The answer must be an exact copy of every entry, with no pictures in it.

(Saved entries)
=== Section Start ===

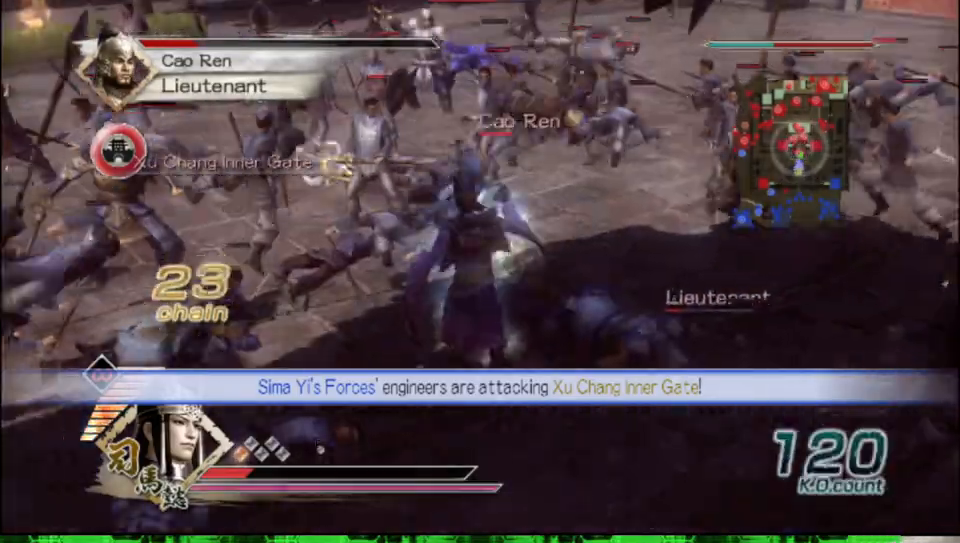
{"buttons": ["B"], "left_stick": "up", "right_stick": "center", "events": [[17, "B", "down"]]}
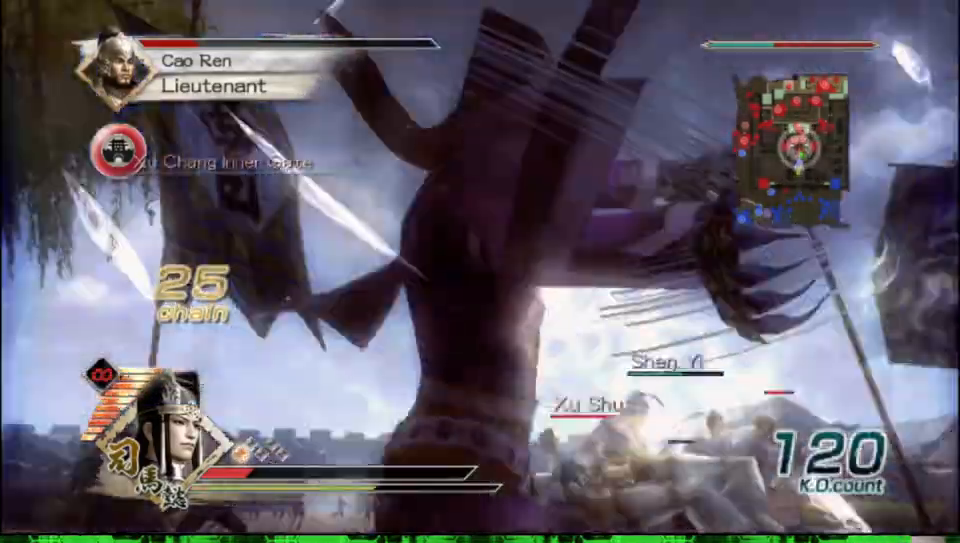
{"buttons": ["B"], "left_stick": "center", "right_stick": "center", "events": [[117, "left_stick", "center"]]}
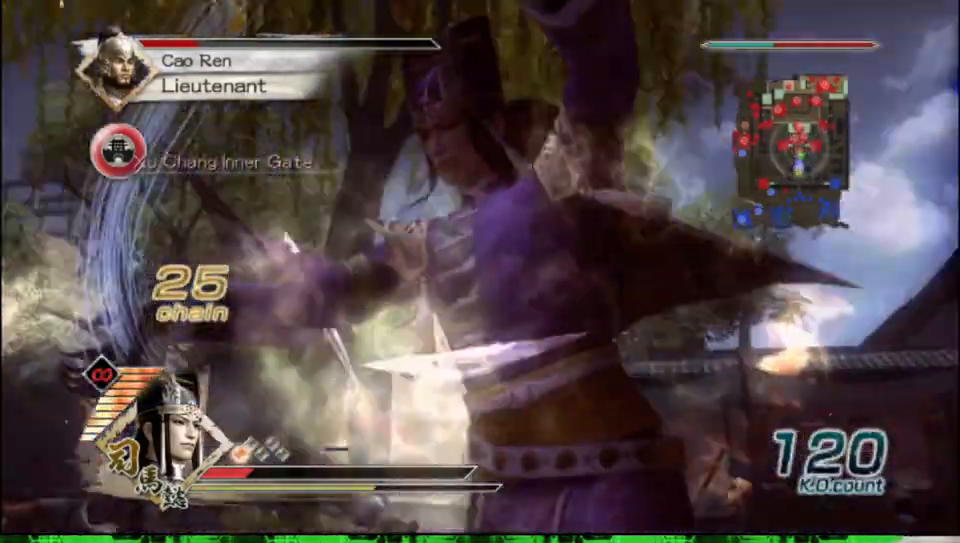
{"buttons": ["B"], "left_stick": "center", "right_stick": "center", "events": []}
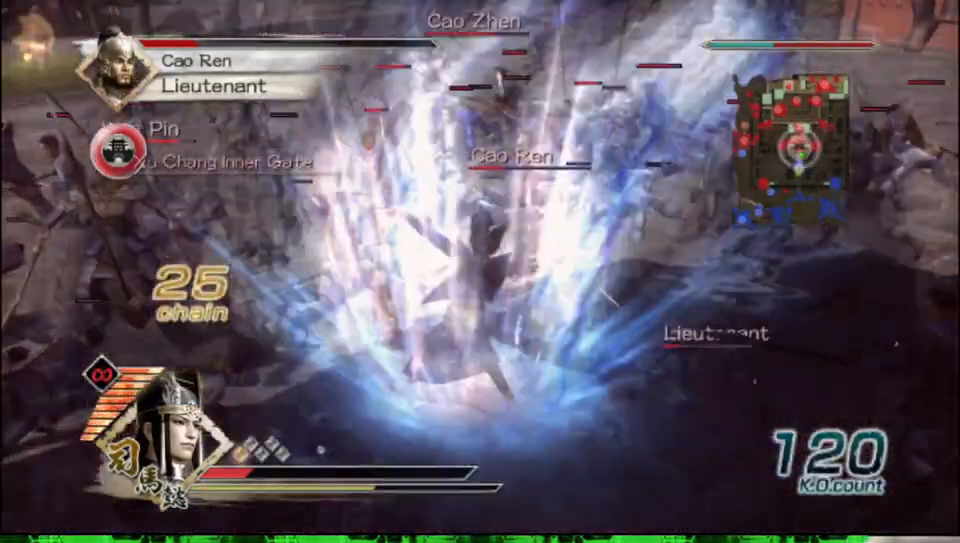
{"buttons": ["B"], "left_stick": "up", "right_stick": "center", "events": [[33, "left_stick", "up"]]}
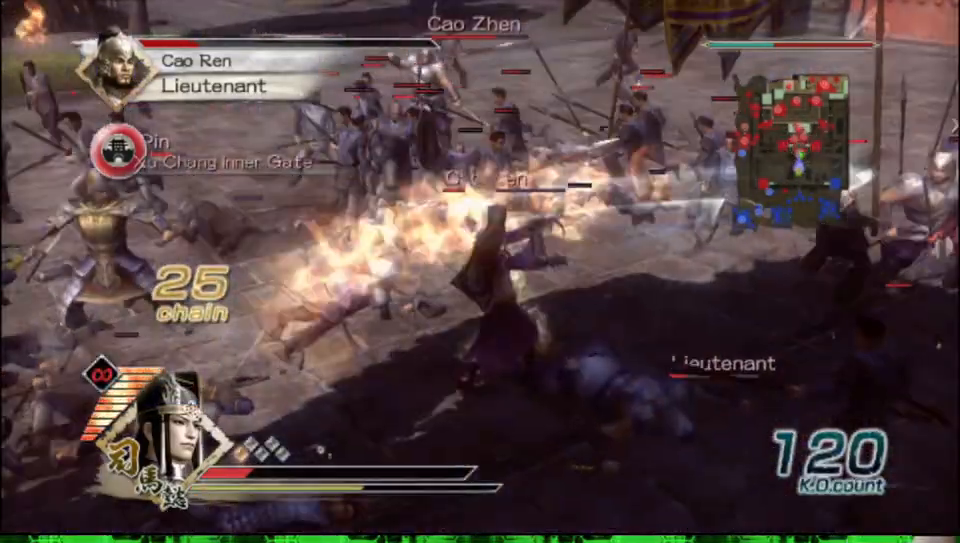
{"buttons": ["B"], "left_stick": "up", "right_stick": "center", "events": []}
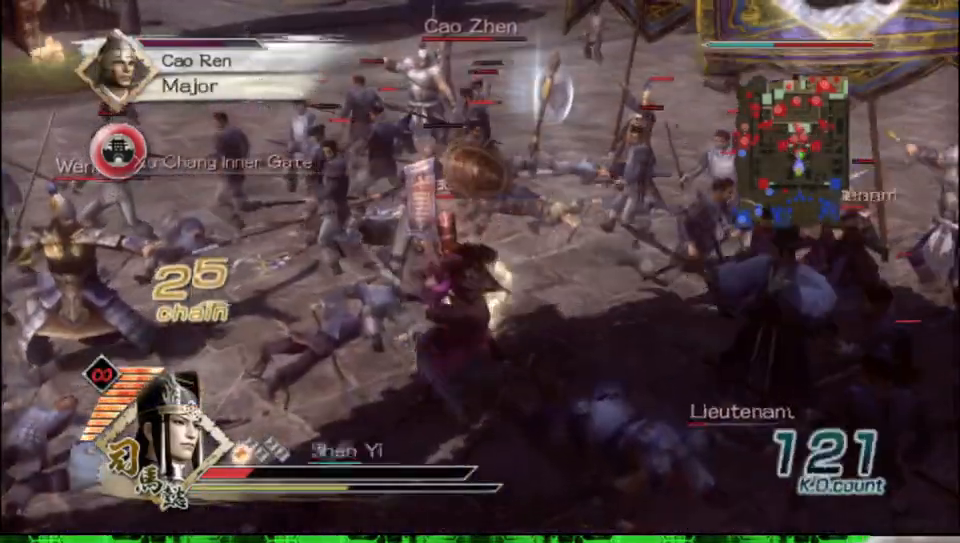
{"buttons": ["B"], "left_stick": "up", "right_stick": "center", "events": []}
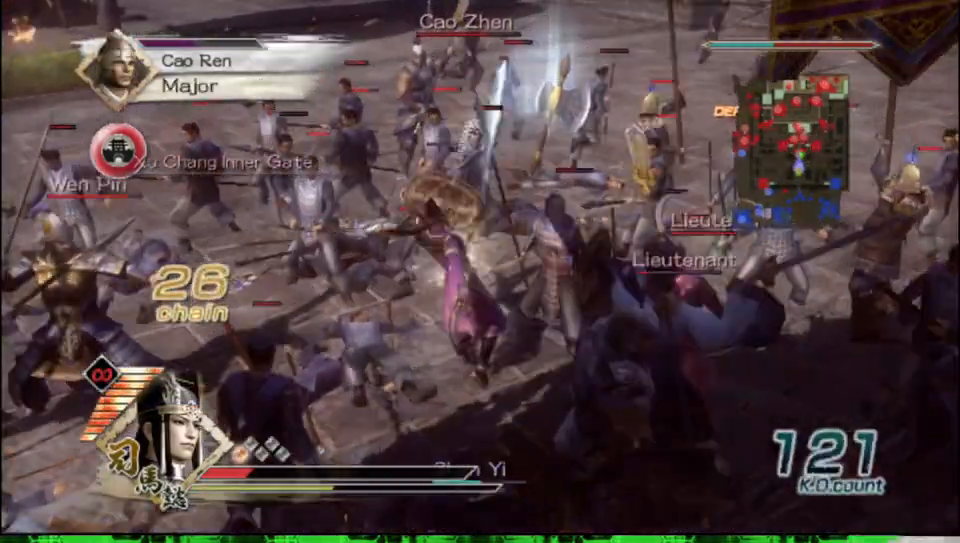
{"buttons": ["B"], "left_stick": "up", "right_stick": "center", "events": []}
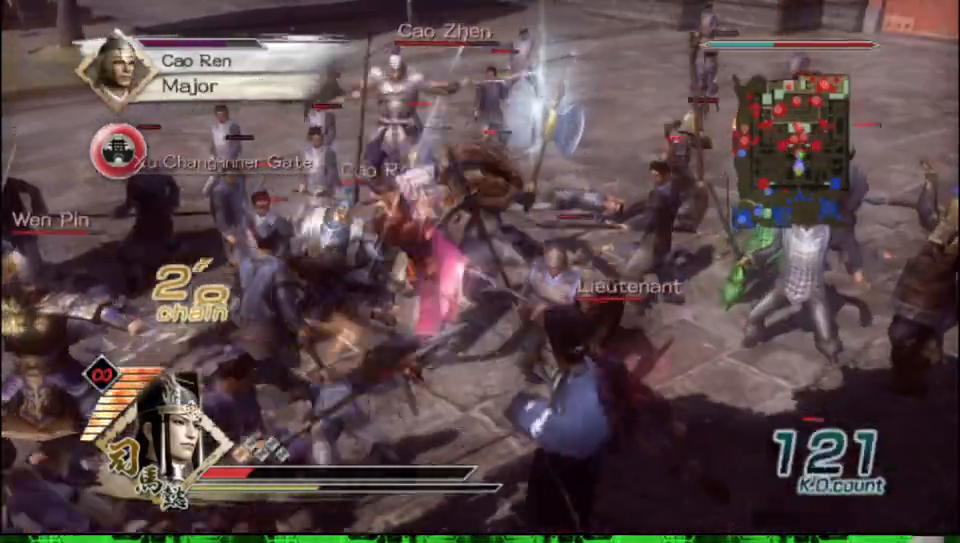
{"buttons": ["B"], "left_stick": "up-left", "right_stick": "center", "events": [[483, "left_stick", "up-left"]]}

=== Section End ===

=== YOUR SOLUTION ===
{"buttons": ["B"], "left_stick": "up", "right_stick": "center", "events": [[17, "B", "down"]]}
{"buttons": ["B"], "left_stick": "center", "right_stick": "center", "events": [[117, "left_stick", "center"]]}
{"buttons": ["B"], "left_stick": "center", "right_stick": "center", "events": []}
{"buttons": ["B"], "left_stick": "up", "right_stick": "center", "events": [[33, "left_stick", "up"]]}
{"buttons": ["B"], "left_stick": "up", "right_stick": "center", "events": []}
{"buttons": ["B"], "left_stick": "up", "right_stick": "center", "events": []}
{"buttons": ["B"], "left_stick": "up", "right_stick": "center", "events": []}
{"buttons": ["B"], "left_stick": "up-left", "right_stick": "center", "events": [[483, "left_stick", "up-left"]]}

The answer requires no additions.